Retno menuturkan jika sekolah swasta yang memiliki sel tahanan ini sudah lima tahun beroperasi. Dengan sistem pendidikan semi-militer, sekolah berasrama ini banyak dikendalikan oleh ED, anggota kepolisian sekaligus pemilik modal sekolah.
Meski bukan guru, ujar Retno, sehari-hari ED membina siswa dengan latihan fisik seperti baris-berbaris. ED juga kerap menginap dan menjadi pembina upacara.
KPAI mengecam aksi kekerasan berujung pemenjaraan di sel tahanan milik sekolah ini.
“Pemenjaraan ini merampas kemerdekaan anak, ironisnya ini terjadi di sekolah, lembaga yang seharusnya mendidik anak dan memanusiakan manusia,” kata Retno.
Semisalpun seorang anak terbukti secara hukum bersalah, tambah Retno, dia tak seharusnya dihakimi, diborgol, dipermalukan, bahkan dipenjara.
Sebagai sekolah kejuruan, ujar Retno, SMK seharusnya memperkuat pendidikan keahlian, bukan malah melatih fisik ala militer.
Lagipula, menurut Retno, sekolah tak bisa menerapkan sistem pendidikan militer atau semi-militer.
“Ini melanggar Sistem Pendidikan Nasional,” ujar dia.
KPAI sudah meminta Kepolisian Resor setempat untuk menangani kasus ini dengan serius. Tembusan surat serupa juga dikirimkan ke Kepolisian Daerah dan Dinas Pendidikan setempat.
KPAI juga meminta Inspektorat Dinas Pendidikan setempat mengusut tuntas kasus ini. Hari ini, Dinas Pendidikan Kepulauan Riau sudah membongkar sel tahanan itu.
Wakil Ketua KPAI Rita Pranawati mengatakan sejauh ini belum ada laporan resmi dari pihak keluarga yang masuk ke kepolisian. Hasil mediasi keluarga dan sekolah, bahkan menganggap persoalan ini rampung karena keluarga tidak mau terus diintimidasi.

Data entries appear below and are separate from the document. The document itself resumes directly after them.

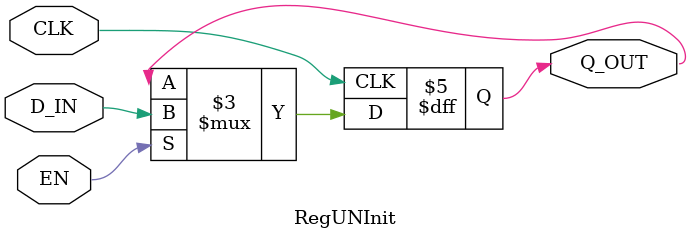
<source format=v>


// Permission is hereby granted, free of charge, to any person obtaining a copy
// of this software and associated documentation files (the "Software"), to deal
// in the Software without restriction, including without limitation the rights
// to use, copy, modify, merge, publish, distribute, sublicense, and/or sell
// copies of the Software, and to permit persons to whom the Software is
// furnished to do so, subject to the following conditions:

// The above copyright notice and this permission notice shall be included in
// all copies or substantial portions of the Software.

// THE SOFTWARE IS PROVIDED "AS IS", WITHOUT WARRANTY OF ANY KIND, EXPRESS OR
// IMPLIED, INCLUDING BUT NOT LIMITED TO THE WARRANTIES OF MERCHANTABILITY,
// FITNESS FOR A PARTICULAR PURPOSE AND NONINFRINGEMENT. IN NO EVENT SHALL THE
// AUTHORS OR COPYRIGHT HOLDERS BE LIABLE FOR ANY CLAIM, DAMAGES OR OTHER
// LIABILITY, WHETHER IN AN ACTION OF CONTRACT, TORT OR OTHERWISE, ARISING FROM,
// OUT OF OR IN CONNECTION WITH THE SOFTWARE OR THE USE OR OTHER DEALINGS IN
// THE SOFTWARE.
//
// $Revision$
// $Date$

`ifdef BSV_ASSIGNMENT_DELAY
`else
  `define BSV_ASSIGNMENT_DELAY
`endif

// Basic register with initial value but without reset (not for ASIC synthesis).
module RegUNInit(CLK, Q_OUT, D_IN, EN);

   parameter width = 1;
   parameter init  = { width {1'b0} } ;

   input     CLK;
   input     EN;
   input [width - 1 : 0] D_IN;
   output [width - 1 : 0] Q_OUT;

   reg [width - 1 : 0]    Q_OUT;
   initial Q_OUT = init;

   always@(posedge CLK)
    begin
       if (EN)
          Q_OUT <= `BSV_ASSIGNMENT_DELAY D_IN;
    end
endmodule

</source>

Meski begitu, ujar Rita, proses hukum dapat terus berlanjut karena persoalan anak bukan termasuk delik aduan.
Rita juga menekankan pentingnya membangun sekolah ramah anak. Setiap sekolah sudah seharusnya memiliki pengawas. Sekolah yang berbuat kriminal dapat dihukum berat dengan hukuman maksimal pencabutan izin beroperasi.
“Dia tidak boleh menerima siswa baru lagi, tinggal meluluskan yang sudah tersisa saja,” kata dia.
Sekolah, menurut Rita, sudah seharusnya membangun budaya damai, bukan kekerasan. Membangun kesadaran soal kemanusiaan, bukan memberikan efek jera.
KPAI juga akan berkoordinasi dengan Komisioner Kepolisian (Kompolnas). Agar kasus ini dapat ditindaklanjuti dengan tuntas dan tak berulang.